REQUEST A: In the room-sharing post, how old is the poster's son?
REQUEST B: For each statement, say whether it agrees with the room-sharing post, and quote the words from the post that decide it: (i) The poster lives in a two-bedroom apartment. (ii) The front room is an enclosed, porch-like sun-room. (iii) The bed-frame the poster is considering has four drawers on each side.
REQUEST C: Please carry the room-sharing post forward from its last sentence.

# Sharing a Room with Your Toddler



## Binduspire (Dec 6, 2013)

My son is 19 months, and we share the bedroom. We live in a 1 bedroom apartment that is a nice size, and we both "fit" okay in the bedroom, but I just wonder how long I'll be able to pull this off. There's a queen in there now, and his new toddler mattress will soon be there, as well. I want him to have his own room, so that he can enjoy his own space, and so I can put his Montessori table and chair in there, and his bookshelf. Right now it's just packed away in the basement, (which is also growing tight for space).

I'm considering just giving him the entire bedroom, and then moving my bed into the front room, which is an enclosed porch type of sun-room. However, most of his clothes are in this room, as well as the glider and a bunch of his toys. I am already going through a massive purge and hoping to free up more space, but it just seems like it isn't enough. I live in an older converted house in Philly, so we have virtually no storage space in the closets, and as much as I love the neighborhood, I wonder if we will be forced to move into a less desirable area for the sake of us having our own rooms.

I'd love hearing from others who share their bedrooms with their toddlers, and learning how you make room for all of your stuff, without feeling cramped or cluttered. Unfortunately, the walls we have are solid, so there aren't a whole lot of shelving options. I think there must be a way to make it work, at least until he is a little older.

I've been looking into a bed-frame made in the mid-west that has the storage capacity of one dresser. There are six drawers on each side, and they are a good size, not like the more decorative kind of storage drawers seen on some contemporary beds. It looks like it might be a great option. Has anyone used anything like this?

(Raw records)
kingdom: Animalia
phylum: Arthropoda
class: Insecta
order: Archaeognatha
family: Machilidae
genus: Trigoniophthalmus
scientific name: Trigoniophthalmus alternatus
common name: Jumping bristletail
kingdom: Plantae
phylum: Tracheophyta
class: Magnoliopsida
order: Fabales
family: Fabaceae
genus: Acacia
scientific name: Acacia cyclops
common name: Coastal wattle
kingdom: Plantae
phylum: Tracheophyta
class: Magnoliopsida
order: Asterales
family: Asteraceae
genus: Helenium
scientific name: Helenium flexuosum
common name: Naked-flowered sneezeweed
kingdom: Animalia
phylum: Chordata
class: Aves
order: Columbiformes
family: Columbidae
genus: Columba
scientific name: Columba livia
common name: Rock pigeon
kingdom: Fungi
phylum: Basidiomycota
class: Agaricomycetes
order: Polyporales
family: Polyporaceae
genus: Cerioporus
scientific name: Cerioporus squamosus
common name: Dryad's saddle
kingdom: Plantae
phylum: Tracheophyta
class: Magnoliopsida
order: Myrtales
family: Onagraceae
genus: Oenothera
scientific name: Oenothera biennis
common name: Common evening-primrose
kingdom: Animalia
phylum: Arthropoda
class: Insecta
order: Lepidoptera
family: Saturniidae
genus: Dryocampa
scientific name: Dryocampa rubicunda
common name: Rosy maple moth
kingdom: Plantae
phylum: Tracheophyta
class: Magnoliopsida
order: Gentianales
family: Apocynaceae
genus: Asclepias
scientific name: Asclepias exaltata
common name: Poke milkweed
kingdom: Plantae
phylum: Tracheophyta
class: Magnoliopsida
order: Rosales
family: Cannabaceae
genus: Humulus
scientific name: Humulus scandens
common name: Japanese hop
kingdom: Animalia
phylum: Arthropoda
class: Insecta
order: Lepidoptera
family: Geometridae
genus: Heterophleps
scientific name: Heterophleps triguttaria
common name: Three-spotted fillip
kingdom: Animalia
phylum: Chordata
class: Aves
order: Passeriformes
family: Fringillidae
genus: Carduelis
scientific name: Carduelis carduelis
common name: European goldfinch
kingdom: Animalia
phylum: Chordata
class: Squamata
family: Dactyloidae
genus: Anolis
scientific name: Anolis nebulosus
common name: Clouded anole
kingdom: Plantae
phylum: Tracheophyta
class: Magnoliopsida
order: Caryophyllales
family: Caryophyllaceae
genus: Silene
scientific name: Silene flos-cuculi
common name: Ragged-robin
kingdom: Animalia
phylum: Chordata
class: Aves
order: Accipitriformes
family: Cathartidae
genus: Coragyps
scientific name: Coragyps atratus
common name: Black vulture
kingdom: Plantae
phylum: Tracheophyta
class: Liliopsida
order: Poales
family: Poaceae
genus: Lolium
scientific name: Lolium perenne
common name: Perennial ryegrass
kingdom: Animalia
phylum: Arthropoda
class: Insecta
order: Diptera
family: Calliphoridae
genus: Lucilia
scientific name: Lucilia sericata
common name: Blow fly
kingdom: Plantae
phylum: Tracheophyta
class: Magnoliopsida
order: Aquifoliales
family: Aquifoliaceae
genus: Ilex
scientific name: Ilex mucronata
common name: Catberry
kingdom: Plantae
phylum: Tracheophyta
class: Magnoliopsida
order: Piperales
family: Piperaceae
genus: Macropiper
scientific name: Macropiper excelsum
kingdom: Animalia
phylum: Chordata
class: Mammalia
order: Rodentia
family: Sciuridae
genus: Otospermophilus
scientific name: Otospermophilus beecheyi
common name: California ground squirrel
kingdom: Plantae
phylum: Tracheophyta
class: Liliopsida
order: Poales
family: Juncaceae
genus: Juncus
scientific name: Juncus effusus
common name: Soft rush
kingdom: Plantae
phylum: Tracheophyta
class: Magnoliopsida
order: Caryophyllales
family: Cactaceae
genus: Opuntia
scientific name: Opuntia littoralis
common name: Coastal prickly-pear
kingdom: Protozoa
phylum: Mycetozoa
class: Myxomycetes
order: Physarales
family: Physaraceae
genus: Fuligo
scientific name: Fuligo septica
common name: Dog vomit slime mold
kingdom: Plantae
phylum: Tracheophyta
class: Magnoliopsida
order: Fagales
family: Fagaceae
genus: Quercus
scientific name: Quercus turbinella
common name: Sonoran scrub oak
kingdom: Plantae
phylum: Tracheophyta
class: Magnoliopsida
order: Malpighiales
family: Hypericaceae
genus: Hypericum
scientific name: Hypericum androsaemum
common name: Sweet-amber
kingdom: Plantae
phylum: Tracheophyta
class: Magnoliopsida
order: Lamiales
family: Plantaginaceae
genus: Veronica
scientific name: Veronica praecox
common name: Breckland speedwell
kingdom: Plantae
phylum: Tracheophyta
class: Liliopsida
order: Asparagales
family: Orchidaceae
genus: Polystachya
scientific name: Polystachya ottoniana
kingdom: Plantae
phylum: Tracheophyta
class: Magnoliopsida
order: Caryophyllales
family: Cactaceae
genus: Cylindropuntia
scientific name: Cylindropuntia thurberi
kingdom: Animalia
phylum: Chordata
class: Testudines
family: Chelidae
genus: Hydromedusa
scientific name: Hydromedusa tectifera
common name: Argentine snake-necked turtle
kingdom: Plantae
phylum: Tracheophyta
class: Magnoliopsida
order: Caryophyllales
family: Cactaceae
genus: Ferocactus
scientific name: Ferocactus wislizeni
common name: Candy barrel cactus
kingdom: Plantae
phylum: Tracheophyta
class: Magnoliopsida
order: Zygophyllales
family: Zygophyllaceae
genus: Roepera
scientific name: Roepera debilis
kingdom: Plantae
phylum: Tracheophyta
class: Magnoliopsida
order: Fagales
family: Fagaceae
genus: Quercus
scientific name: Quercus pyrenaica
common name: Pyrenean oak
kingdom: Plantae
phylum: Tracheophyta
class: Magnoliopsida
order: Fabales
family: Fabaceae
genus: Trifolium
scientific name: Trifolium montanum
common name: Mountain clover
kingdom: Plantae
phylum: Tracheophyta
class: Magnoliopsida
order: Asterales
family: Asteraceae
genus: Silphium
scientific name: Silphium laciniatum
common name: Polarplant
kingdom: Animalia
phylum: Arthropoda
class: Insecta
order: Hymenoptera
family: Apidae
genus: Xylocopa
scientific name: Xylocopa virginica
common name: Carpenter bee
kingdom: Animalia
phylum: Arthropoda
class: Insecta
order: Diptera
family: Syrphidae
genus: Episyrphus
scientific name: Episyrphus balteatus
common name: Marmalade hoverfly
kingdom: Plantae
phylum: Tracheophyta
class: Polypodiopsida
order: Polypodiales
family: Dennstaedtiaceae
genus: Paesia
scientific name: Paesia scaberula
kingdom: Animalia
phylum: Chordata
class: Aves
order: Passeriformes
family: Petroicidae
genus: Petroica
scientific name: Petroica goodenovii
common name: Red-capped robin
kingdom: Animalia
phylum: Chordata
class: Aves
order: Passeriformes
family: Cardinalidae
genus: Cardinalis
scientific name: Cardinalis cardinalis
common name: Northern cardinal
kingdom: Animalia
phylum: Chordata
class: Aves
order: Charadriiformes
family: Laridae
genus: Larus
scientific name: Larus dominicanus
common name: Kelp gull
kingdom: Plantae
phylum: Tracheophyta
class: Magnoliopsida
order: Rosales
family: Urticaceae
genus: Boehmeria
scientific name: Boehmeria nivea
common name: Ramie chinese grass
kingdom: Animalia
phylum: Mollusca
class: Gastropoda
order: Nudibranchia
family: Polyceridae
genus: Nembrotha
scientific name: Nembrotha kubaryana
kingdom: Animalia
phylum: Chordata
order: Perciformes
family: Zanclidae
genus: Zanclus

WRITTEN REPLY A: 19 months

WRITTEN REPLY B:
(i) No: "We live in a 1 bedroom apartment"
(ii) Yes: "the front room, which is an enclosed porch type of sun-room"
(iii) No: "There are six drawers on each side"

WRITTEN REPLY C:
----------



## justmama (Dec 24, 2002)

I'm moving with my 3 kids into a 2 bedroom apartment in 2 weeks and my 6 year old will be rooming with me since occupancy laws state that I can't have all 3 in one bedroom. But there's a MASSIVE walk-in closet in the room so I'm setting up a little reading nook and desk for her in the closet and we'll call it her special playroom to give her a little space to herself. She is gettng a loft bed though (Kura from Ikea) which is wonderful so I'm putting curtains around it and that will also give her a little more space to herself.


----------



## Binduspire (Dec 6, 2013)

Thanks, justmama.

Your little reading nook and desk area sounds cool! I hope the new move goes well for you.


----------



## SunshineRocket (Mar 12, 2012)

I lived in a tiny tiny one bedroom apartment with my two boys, for TWO years.. when we moved in my kids were 5 weeks and almost 3 years old.. we moved out just after the little one's second birthday.

It honestly wasn't bad. We kept our possessions minimal (I have noticed that the more room you have, the more stuff you accumulate!) The bedroom was only for sleeping or quiet time and the living room had all their toys and stuff in it, plus my desk.

Now, we've been in our two bedroom for a little over a year and honestly, my kids never play in their bedroom unless friends come over. Rarely will we all been in seperate rooms for any period of time. I wouldn't go back to a one bedroom now though. I'm a fulltime student so I need my own space to study.


----------



## Peony (Nov 27, 2003)

We currently rent a 3 bedroom house for 6 of us. Our new house that we are buying though is a 1200 sq ft 2 bedroom though! Space is really expensive here. Our current set up is 11y old has her own room. master bedroom is me, 7y, and 4.5y old. DH is with the 2y in the third bedroom. This has been really functional and the set up has varied some over the years but we've never had more then 3 bedrooms to work with and have had my adult sister live with us twice over the years which has taken a bedroom out of the equation.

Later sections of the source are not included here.